The cows came home and said solder makes for a 100% electrical contact connection that will not degrade in the harsh engine bay environment. They also said to try and not bang your head on the secondary hood latch........ :lol:

Dino

Neil you crack me up.   :rofl:  I'll make sure to solder everything.   :icon_smile_big:

Myk I bought a repro bh connector, same deal.  I couldn't really find anything better out there and since the high load has been removed, the plastic connector should work just fine.  Mine was not burnt anywhere but someone had already drilled through the connector in a few places and did a very poor job so instead of trying to fix it I just tossed it and got another.  One of the clamp connectors was starting to crack as well.  Luckily the previous owner covered the inside with dielectric grease as if he had to get rid of the stuff so the actual packard terminals were pretty damn clean!   :2thumbs:

fy469rtse I have a lot more wiring going on than I let on.   :icon_smile_big: 

I have a 6 gauge cable going from the alternator to the starter relay.  Another 6 gauge cable continues from the starter relay and goes to an 80 amp ANL fuse mounted under the battery tray.  The positive battery cable is now a 2 gauge cable that has a short 6 gauge cable added to the terminal that runs to the other side of the ANL fuse.  On that end of the fuse, a 10 gauge wire splits of and feeds the self resetting 30 amp circuit breaker mounted on the cowl.  The other side of the breaker has two wires feeding the relays for the headlight mod.
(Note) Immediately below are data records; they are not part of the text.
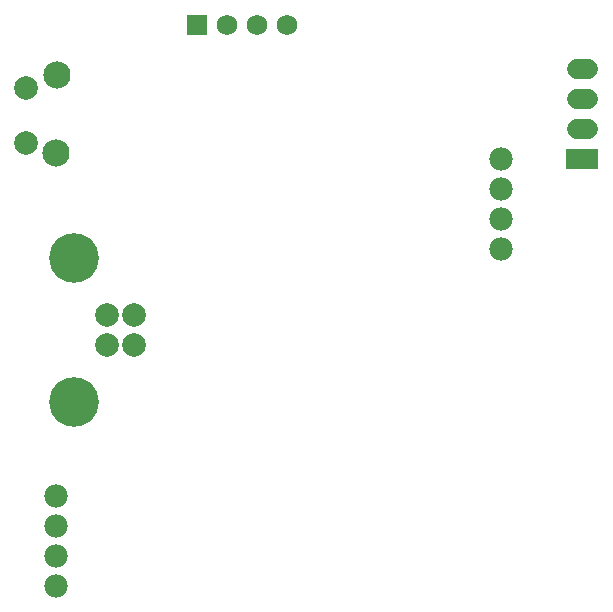
<source format=gbs>
G04 Layer: BottomSolderMaskLayer*
G04 EasyEDA v5.9.42, Sat, 09 Mar 2019 23:57:52 GMT*
G04 162059df4c4b4fe6933ecd086f83df09*
G04 Gerber Generator version 0.2*
G04 Scale: 100 percent, Rotated: No, Reflected: No *
G04 Dimensions in millimeters *
G04 leading zeros omitted , absolute positions ,3 integer and 3 decimal *
%FSLAX33Y33*%
%MOMM*%
G90*
G71D02*

%ADD38C,1.727200*%
%ADD39C,1.981200*%
%ADD41C,2.003196*%
%ADD42C,4.203192*%
%ADD49C,2.303196*%
%ADD50R,1.727200X1.727200*%
%ADD51R,2.703195X1.727200*%

%LPD*%
G54D38*
G01X50258Y51412D02*
G01X49280Y51412D01*
G01X50258Y48862D02*
G01X49280Y48862D01*
G01X50258Y54001D02*
G01X49280Y54001D01*
G54D39*
G01X42869Y38712D03*
G01X42869Y41252D03*
G01X42869Y43792D03*
G01X42869Y46332D03*
G54D41*
G01X11800Y30600D03*
G01X11800Y33140D03*
G01X9514Y33140D03*
G01X9514Y30600D03*
G54D42*
G01X6720Y25774D03*
G01X6720Y37966D03*
G54D39*
G01X5169Y10212D03*
G01X5169Y12752D03*
G01X5169Y15292D03*
G01X5169Y17832D03*
G54D49*
G01X5192Y46824D03*
G01X5292Y53424D03*
G54D41*
G01X2692Y52324D03*
G01X2692Y47724D03*
G54D38*
G01X24711Y57724D03*
G01X22171Y57724D03*
G01X19631Y57724D03*
G54D50*
G01X17091Y57724D03*
G54D51*
G01X49769Y46313D03*
M00*
M02*

</source>
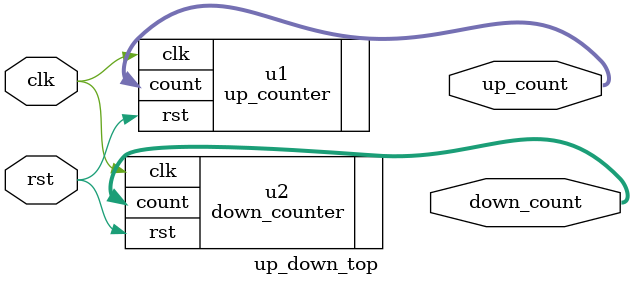
<source format=v>
module up_down_top (
    input clk,
    input rst,
    output [3:0] up_count,
    output [3:0] down_count
);

    up_counter u1 (
        .clk(clk),
        .rst(rst),
        .count(up_count)
    );

    down_counter u2 (
        .clk(clk),
        .rst(rst),
        .count(down_count)
    );

endmodule

</source>
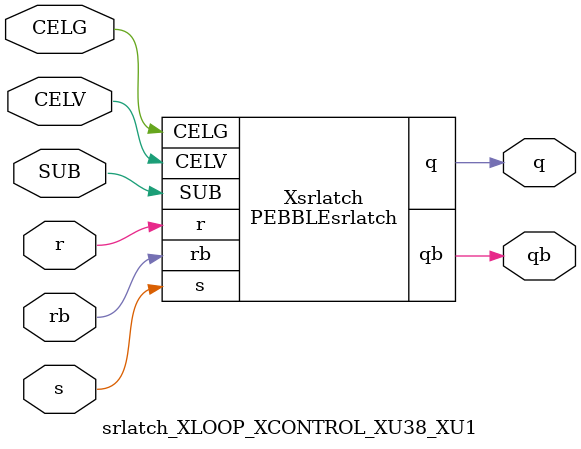
<source format=v>



module PEBBLEsrlatch ( q, qb, CELG, CELV, SUB, r, rb, s );

  input CELV;
  input s;
  output q;
  input rb;
  input r;
  input SUB;
  input CELG;
  output qb;
endmodule

//Celera Confidential Do Not Copy srlatch_XLOOP_XCONTROL_XU38_XU1
//Celera Confidential Symbol Generator
//SR Latch
module srlatch_XLOOP_XCONTROL_XU38_XU1 (CELV,CELG,s,r,rb,q,qb,SUB);
input CELV;
input CELG;
input s;
input r;
input rb;
input SUB;
output q;
output qb;

//Celera Confidential Do Not Copy srlatch
PEBBLEsrlatch Xsrlatch(
.CELV (CELV),
.r (r),
.s (s),
.q (q),
.qb (qb),
.rb (rb),
.SUB (SUB),
.CELG (CELG)
);
//,diesize,PEBBLEsrlatch

//Celera Confidential Do Not Copy Module End
//Celera Schematic Generator
endmodule

</source>
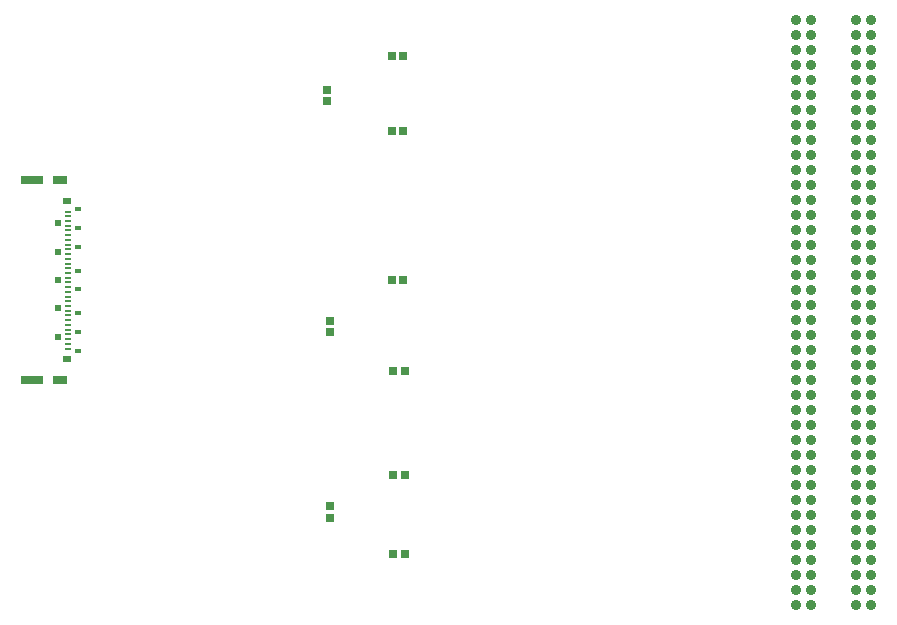
<source format=gtp>
G04*
G04 #@! TF.GenerationSoftware,Altium Limited,Altium Designer,21.4.1 (30)*
G04*
G04 Layer_Color=8421504*
%FSLAX42Y42*%
%MOMM*%
G71*
G04*
G04 #@! TF.SameCoordinates,E2F270B4-6BBA-4985-9D84-7226317FA361*
G04*
G04*
G04 #@! TF.FilePolarity,Positive*
G04*
G01*
G75*
G04:AMPARAMS|DCode=14|XSize=0.67mm|YSize=0.67mm|CornerRadius=0.02mm|HoleSize=0mm|Usage=FLASHONLY|Rotation=90.000|XOffset=0mm|YOffset=0mm|HoleType=Round|Shape=RoundedRectangle|*
%AMROUNDEDRECTD14*
21,1,0.67,0.64,0,0,90.0*
21,1,0.64,0.67,0,0,90.0*
1,1,0.03,0.32,0.32*
1,1,0.03,0.32,-0.32*
1,1,0.03,-0.32,-0.32*
1,1,0.03,-0.32,0.32*
%
%ADD14ROUNDEDRECTD14*%
%ADD15C,0.89*%
%ADD16R,0.60X0.20*%
%ADD17R,1.30X0.71*%
%ADD18R,1.85X0.71*%
%ADD19R,0.55X0.55*%
%ADD20R,0.58X0.45*%
%ADD21R,0.70X0.55*%
G04:AMPARAMS|DCode=22|XSize=0.67mm|YSize=0.67mm|CornerRadius=0.02mm|HoleSize=0mm|Usage=FLASHONLY|Rotation=180.000|XOffset=0mm|YOffset=0mm|HoleType=Round|Shape=RoundedRectangle|*
%AMROUNDEDRECTD22*
21,1,0.67,0.64,0,0,180.0*
21,1,0.64,0.67,0,0,180.0*
1,1,0.03,-0.32,0.32*
1,1,0.03,0.32,0.32*
1,1,0.03,0.32,-0.32*
1,1,0.03,-0.32,-0.32*
%
%ADD22ROUNDEDRECTD22*%
D14*
X8539Y5385D02*
D03*
X8636D02*
D03*
X8524Y9601D02*
D03*
X8621D02*
D03*
X8527Y8966D02*
D03*
X8623D02*
D03*
X8527Y7709D02*
D03*
X8623D02*
D03*
X8539Y6934D02*
D03*
X8636D02*
D03*
X8539Y6058D02*
D03*
X8636D02*
D03*
D15*
X11946Y9909D02*
D03*
Y9782D02*
D03*
Y9655D02*
D03*
Y9528D02*
D03*
Y9401D02*
D03*
Y9274D02*
D03*
Y9147D02*
D03*
Y9020D02*
D03*
Y8893D02*
D03*
Y8766D02*
D03*
Y8639D02*
D03*
Y8512D02*
D03*
Y8385D02*
D03*
Y8258D02*
D03*
Y8131D02*
D03*
Y8004D02*
D03*
Y7877D02*
D03*
Y7750D02*
D03*
Y7623D02*
D03*
Y7496D02*
D03*
Y4956D02*
D03*
Y5083D02*
D03*
Y5210D02*
D03*
Y5337D02*
D03*
Y5464D02*
D03*
Y5591D02*
D03*
Y5718D02*
D03*
Y5845D02*
D03*
Y5972D02*
D03*
Y6099D02*
D03*
Y6226D02*
D03*
Y6353D02*
D03*
Y6480D02*
D03*
Y6607D02*
D03*
Y6734D02*
D03*
Y6861D02*
D03*
Y6988D02*
D03*
Y7115D02*
D03*
Y7242D02*
D03*
Y7369D02*
D03*
X12073D02*
D03*
Y7242D02*
D03*
Y7115D02*
D03*
Y6988D02*
D03*
Y6861D02*
D03*
Y6734D02*
D03*
Y6607D02*
D03*
Y6480D02*
D03*
Y6353D02*
D03*
Y6226D02*
D03*
Y6099D02*
D03*
Y5972D02*
D03*
Y5845D02*
D03*
Y5718D02*
D03*
Y5591D02*
D03*
Y5464D02*
D03*
Y5337D02*
D03*
Y5210D02*
D03*
Y5083D02*
D03*
Y4956D02*
D03*
Y7496D02*
D03*
Y7623D02*
D03*
Y7750D02*
D03*
Y7877D02*
D03*
Y8004D02*
D03*
Y8131D02*
D03*
Y8258D02*
D03*
Y8385D02*
D03*
Y8512D02*
D03*
Y8639D02*
D03*
Y8766D02*
D03*
Y8893D02*
D03*
Y9020D02*
D03*
Y9147D02*
D03*
Y9274D02*
D03*
Y9401D02*
D03*
Y9528D02*
D03*
Y9655D02*
D03*
Y9782D02*
D03*
Y9909D02*
D03*
X12581D02*
D03*
Y9782D02*
D03*
Y9655D02*
D03*
Y9528D02*
D03*
Y9401D02*
D03*
Y9274D02*
D03*
Y9147D02*
D03*
Y9020D02*
D03*
Y8893D02*
D03*
Y8766D02*
D03*
Y8639D02*
D03*
Y8512D02*
D03*
Y8385D02*
D03*
Y8258D02*
D03*
Y8131D02*
D03*
Y8004D02*
D03*
Y7877D02*
D03*
Y7750D02*
D03*
Y7623D02*
D03*
Y7496D02*
D03*
Y4956D02*
D03*
Y5083D02*
D03*
Y5210D02*
D03*
Y5337D02*
D03*
Y5464D02*
D03*
Y5591D02*
D03*
Y5718D02*
D03*
Y5845D02*
D03*
Y5972D02*
D03*
Y6099D02*
D03*
Y6226D02*
D03*
Y6353D02*
D03*
Y6480D02*
D03*
Y6607D02*
D03*
Y6734D02*
D03*
Y6861D02*
D03*
Y6988D02*
D03*
Y7115D02*
D03*
Y7242D02*
D03*
Y7369D02*
D03*
X12454D02*
D03*
Y7242D02*
D03*
Y7115D02*
D03*
Y6988D02*
D03*
Y6861D02*
D03*
Y6734D02*
D03*
Y6607D02*
D03*
Y6480D02*
D03*
Y6353D02*
D03*
Y6226D02*
D03*
Y6099D02*
D03*
Y5972D02*
D03*
Y5845D02*
D03*
Y5718D02*
D03*
Y5591D02*
D03*
Y5464D02*
D03*
Y5337D02*
D03*
Y5210D02*
D03*
Y5083D02*
D03*
Y4956D02*
D03*
Y7496D02*
D03*
Y7623D02*
D03*
Y7750D02*
D03*
Y7877D02*
D03*
Y8004D02*
D03*
Y8131D02*
D03*
Y8258D02*
D03*
Y8385D02*
D03*
Y8512D02*
D03*
Y8639D02*
D03*
Y8766D02*
D03*
Y8893D02*
D03*
Y9020D02*
D03*
Y9147D02*
D03*
Y9274D02*
D03*
Y9401D02*
D03*
Y9528D02*
D03*
Y9655D02*
D03*
Y9782D02*
D03*
Y9909D02*
D03*
D16*
X5785Y7686D02*
D03*
Y7286D02*
D03*
Y7326D02*
D03*
Y7366D02*
D03*
Y7406D02*
D03*
Y7446D02*
D03*
Y7486D02*
D03*
Y7526D02*
D03*
Y7566D02*
D03*
Y7606D02*
D03*
Y7726D02*
D03*
Y7646D02*
D03*
Y7766D02*
D03*
Y7806D02*
D03*
Y7846D02*
D03*
Y7886D02*
D03*
Y7926D02*
D03*
Y7966D02*
D03*
Y8006D02*
D03*
Y8046D02*
D03*
Y8086D02*
D03*
Y8126D02*
D03*
Y8166D02*
D03*
Y8206D02*
D03*
Y8246D02*
D03*
Y8286D02*
D03*
Y7166D02*
D03*
Y7206D02*
D03*
Y7246D02*
D03*
Y7126D02*
D03*
D17*
X5715Y8551D02*
D03*
Y6862D02*
D03*
D18*
X5482Y8551D02*
D03*
Y6862D02*
D03*
D19*
X5702Y8186D02*
D03*
Y7946D02*
D03*
Y7706D02*
D03*
Y7466D02*
D03*
Y7226D02*
D03*
D20*
X5869Y8306D02*
D03*
Y8146D02*
D03*
Y7986D02*
D03*
Y7786D02*
D03*
Y7626D02*
D03*
Y7426D02*
D03*
Y7106D02*
D03*
Y7266D02*
D03*
D21*
X5780Y8376D02*
D03*
Y7036D02*
D03*
D22*
X7978Y9223D02*
D03*
Y9319D02*
D03*
X8001Y7267D02*
D03*
Y7363D02*
D03*
Y5695D02*
D03*
Y5791D02*
D03*
M02*

</source>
I think that as long as I splice those 5 ignition wires properly and use the correct gauge, this car will be a whole lot safer on the electrical  level.

The red and black ammeter wires are also spliced by the way.  I would like to swap my ammeter for a volt meter but for the time being, I don't care if I leave it as is.  The ammeter needle always stays in the middle so at least it'll look like it works.   :icon_smile_big:
Extraordinary claims require extraordinary evidence.

flyinlow

Dino,

I spiced the blue and brown together for a MSD . It does not back feed the starter relay and try to crank the starter in run. Not sure why it doesn't. The starter relay dose have it own wire back to the switch.  :shruggy:

I would suggest any large conductors you add (like that #6 ) be double insulated with wire sheathing or convoluted tubing.  You can weld with a battery and #6 cables.   :Twocents:

Craig


Dino

Quote from: flyinlow on November 06, 2013, 09:16:01 PM
Dino,

I spiced the blue and brown together for a MSD . It does not back feed the starter relay and try to crank the starter in run. Not sure why it doesn't. The starter relay dose have it own wire back to the switch.  :shruggy:

I would suggest any large conductors you add (like that #6 ) be double insulated with wire sheathing or convoluted tubing.  You can weld with a battery and #6 cables.   :Twocents:

Craig



I'm still unclear on how this constant/keyed 12v works but as long as it works I won't complain!   :icon_smile_big:

I never thought about the bigger cables being a risk like that, thanks for the warning!  My plan at this time is laying out all the wiring and using a bit of cloth tape here and there just to keep it bundled.  Once I know how I want it I would likely get that classic braided loom from Painless Wiring.  You suggest I wrap the 6 gauge cables separate before I stick it in the loom with the stock wiring?  I suppose I can get the smallest loom just for the 6 gauge cables and then add that to the bigger loom with the rest.  Would that suffice?  Or I can simply stick all but the red 6 gauge cables in the loom.  That'll separate it as well.
Extraordinary claims require extraordinary evidence.